The book is fantastic and I can't wait to see this. Great review.

How are you reviewing it already? I thought it was coming out in December or something???

Hobbs 10/30/2009 7:26:14 AM

Tbis book sucked Shirly Manson balls...major yawner.  If it follows the book this two hour movie is going to feel like its 12 hours long, trust me.

shadowprime 10/30/2009 7:38:16 AM


NOT trying to provoke fans of the book, or the movie... just making a very very very selfabsorbed comment here...

Trying to picture what mood I would have to be in to say "Hey... lets go see THE ROAD tonight".

I know, I know ... shallow, shallow, shallow of me.  But it just sounds SO bleak and dark and depressing. Just... unpleasant. More to be endured than enjoyed, you know?

Hey, may say more about where I am than it does about the movie, granted. Just saying - I can't see myself ever being in a mood where I would seek this out.

From Shallowville, maybe -


ddiaz28 10/30/2009 8:18:02 AM

I agree with needaname and definitely disagree with Hobbs?  The book sucked?  Really?  I loved it and have been looking forward to this film for years.  Maybe because I'm a father I could completely relate to the position Viggo's character is put in.  Some of the situations they find themselves in are chilling and it looks, and by the review, sounds like they were captured well. 

As far as what mood you need to be in to watch this ... the mood to see a fantastic well made and acted film.  Sure it's a bleak and dark film but so are many great films of the past.  It's also more than just a dark film, it looks like it has a bit of everything: action, suspense, drama.  Everything but explosions and mediocre acting which should be a great experience after this summer of blockbusters. 

superrichtheman 10/30/2009 9:02:48 AM

I am glad to see they didn't explain how the world got to that state. I thought w/ earlier previews, that's what they were trying to do and I'm glad they are sticking to the book.  There are def some creepy parts to this movie.  Great review.

sharpe95th 10/30/2009 10:21:12 AM

"But. but I don't want to think when I watch a movie. I want to see big explosions---bwoooooosh--and see big robots bashing the hell out of each other--crash, biissshh, baaaangg--and see Megan Fox's T&A. When I go to a movie I don't want to think at ALL. IF I wanted to think in a movie then I'd watch a movie like The Road. But uh-uh, NOT for me. I don't want anyyyyyything in my head when I watch a movie. Uh-uh".

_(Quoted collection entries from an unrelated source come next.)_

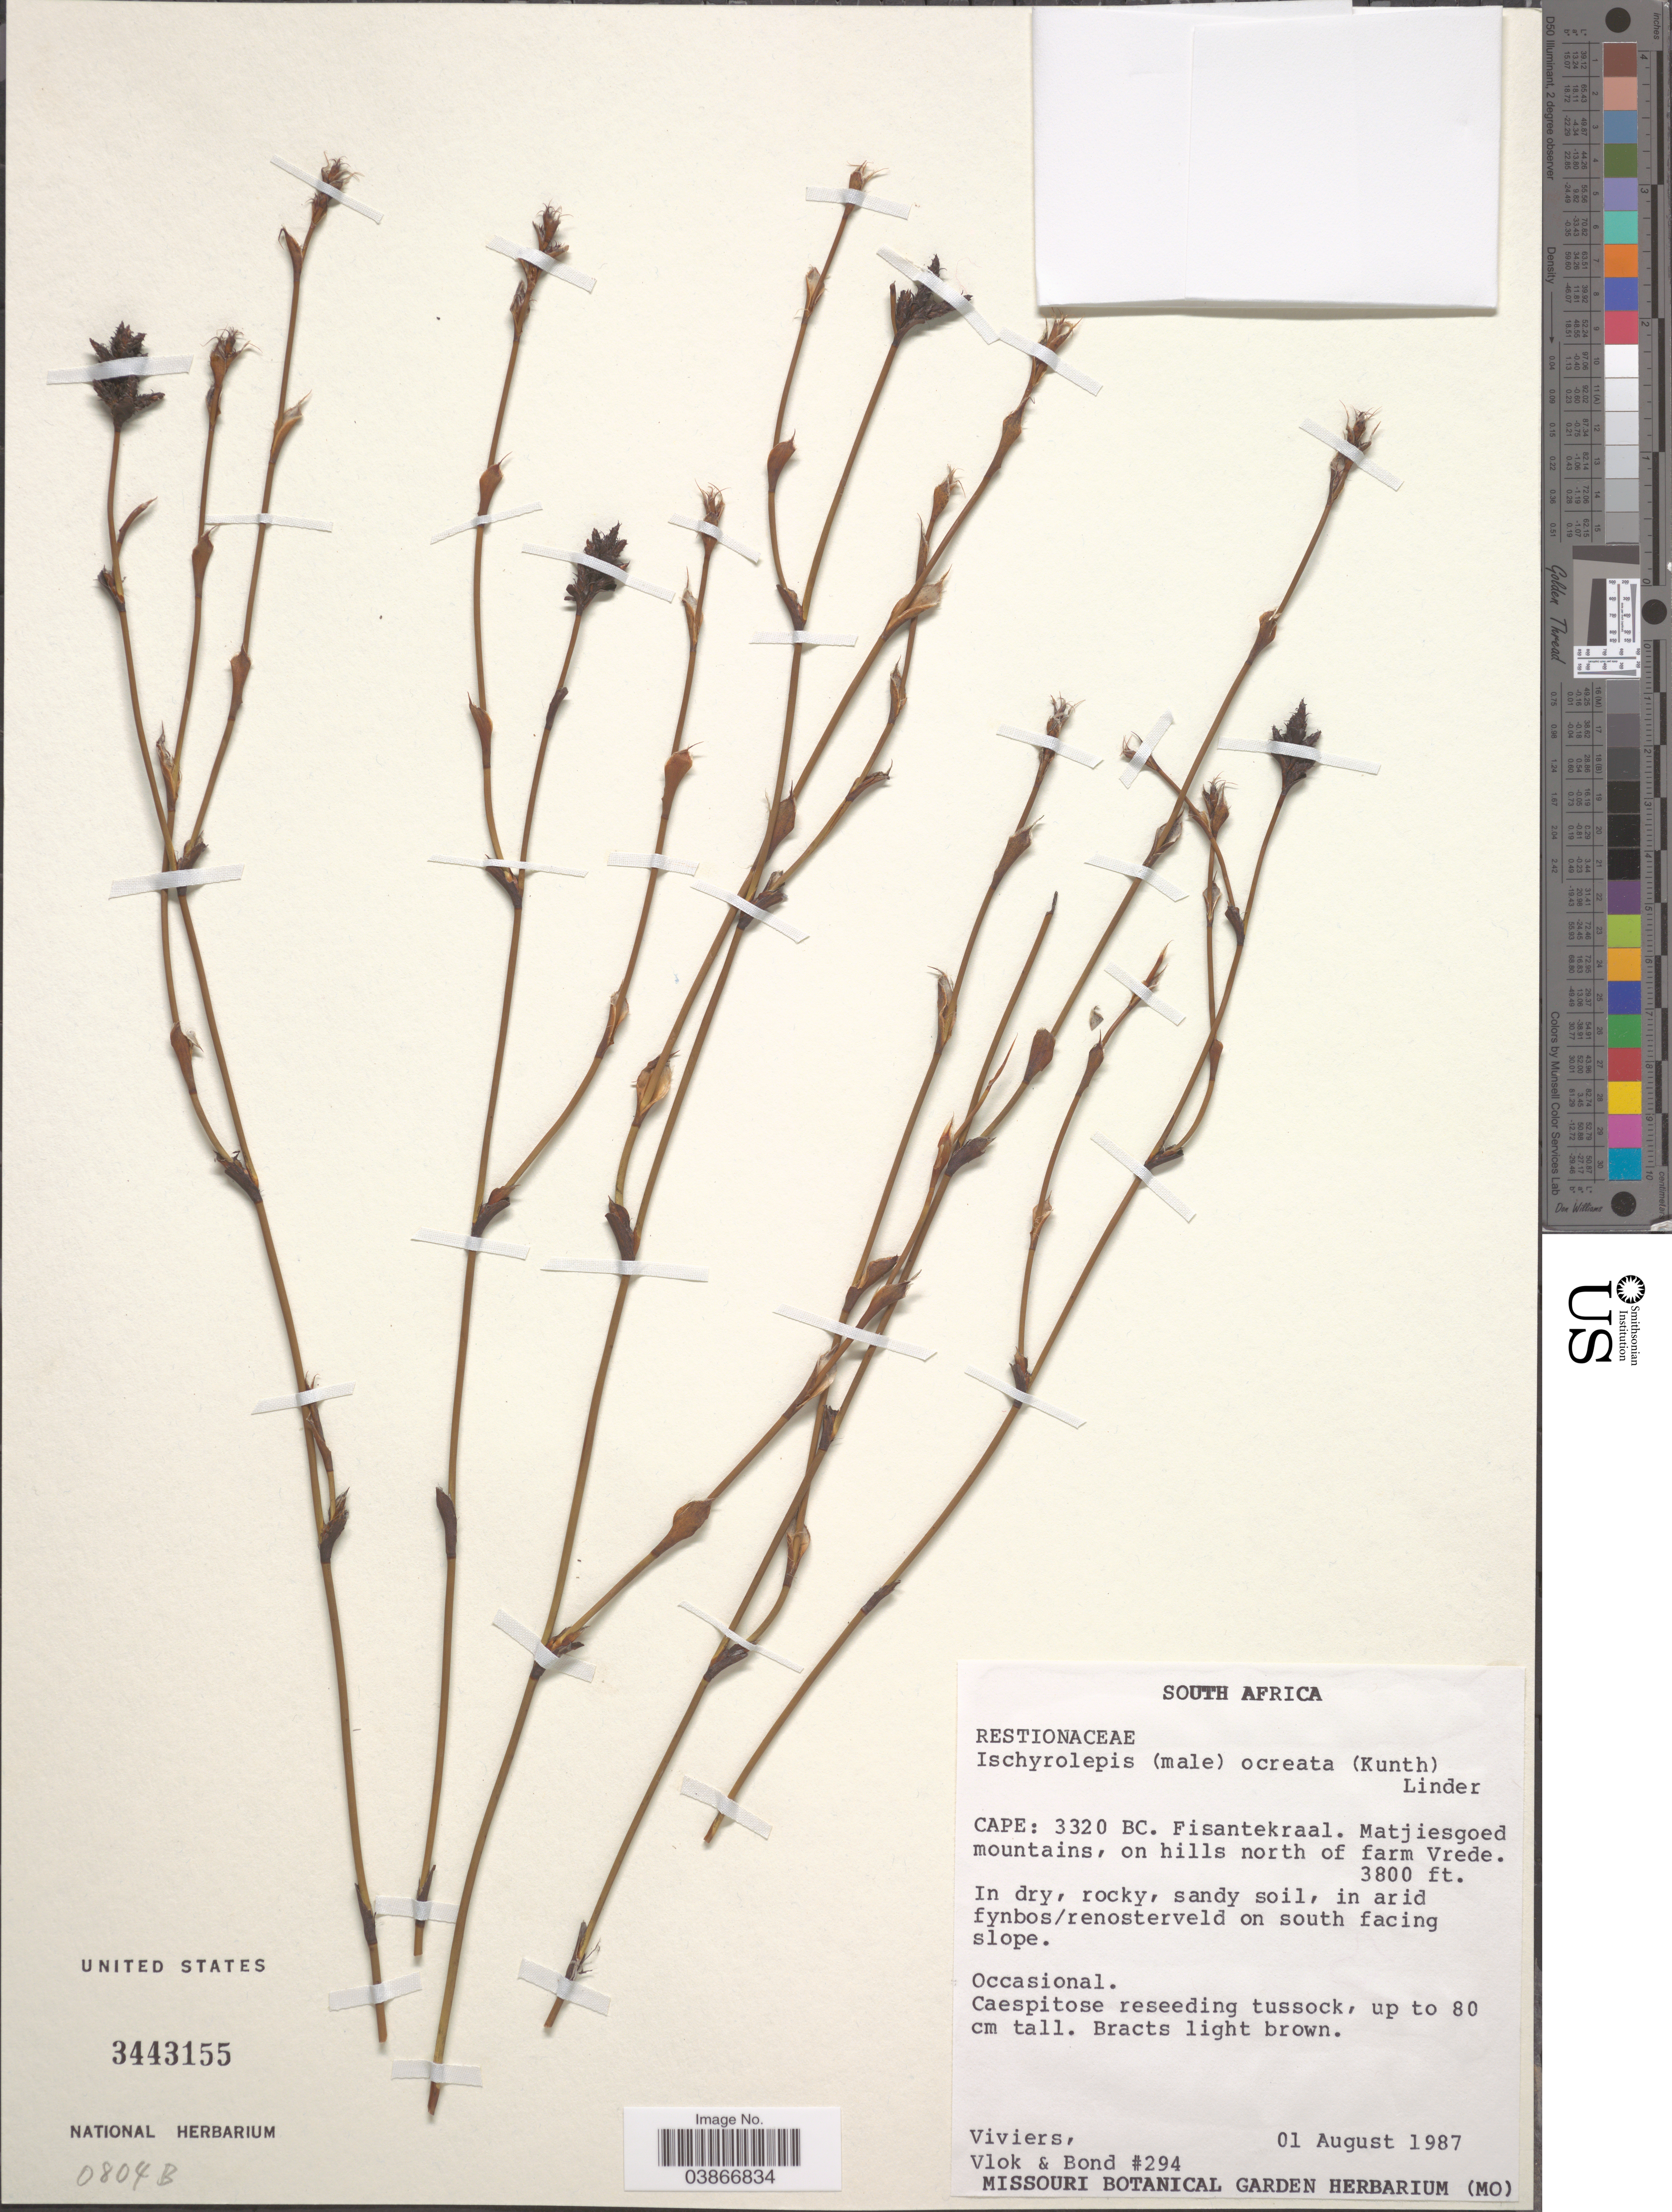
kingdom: Plantae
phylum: Tracheophyta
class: Liliopsida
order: Poales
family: Restionaceae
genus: Restio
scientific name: Restio ocreatus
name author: Kunth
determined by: Strong, Mark T., (BOT), Smithsonian Institution - National Museum of Natural History (UNITED STATES)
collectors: Viviers, Vlok & -. Bond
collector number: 294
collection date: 1987-08-01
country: South Africa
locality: Cape: 3320 BC. Fisantekraal. Matjiesgoed mountains, on hills north of farm Vrede.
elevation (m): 1158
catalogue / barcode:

myklspader 10/30/2009 10:22:12 AM

 Did not read the book or this review but I liked “No Country for Old Men” so I am sure I will dig this too. Cannot wait for this to come out. 

Hobbs 10/30/2009 12:37:05 PM

I'm only talking book of course...I can't rip the movie because I didn't see it but yes, the book sucked.

To sum up the story.

They walk, they are hungry. they find some food and are hungry again. They find more food. The son complains alot.  They really need shoes, but when they find a whole stack of them in a house they don't grab any. They run into bad cannibals and escape and cannibals don't chase them. They walk again and they find more food then walk again. They get cold. They get hungry and need more food. They encounter more cannibals, avoid them and yet again the cannibals don't chase them. They get hungry again and wish they had better shoes.  

I can't take credit for that review but when I read it that summed up exactly what I read...I won't even get into all the other inconsistencies in the story.  It was one of those books i wish would just end and was thankful when it did.

This book won the Pulitzer Prize which means about as much as Obama winning the Nobel.

ddiaz28 10/30/2009 5:23:17 PM

You should have taken credit for that review.  It was great!  He forgot about the hiding though, there's lots of hiding.

And that was a great comment sharpe, real funny.  I'm all for the "shut your brain off" films as well (I LOVED Transformers 2), but a film like this looks to be always shines above the "crash, biissshh, baaaangg, T&A" movies.


themovielord 10/30/2009 8:07:59 PM

I've read the book... cannot wait for the movie... knowing that they are completely seprate this review invokes what I saw in my head while reading the book!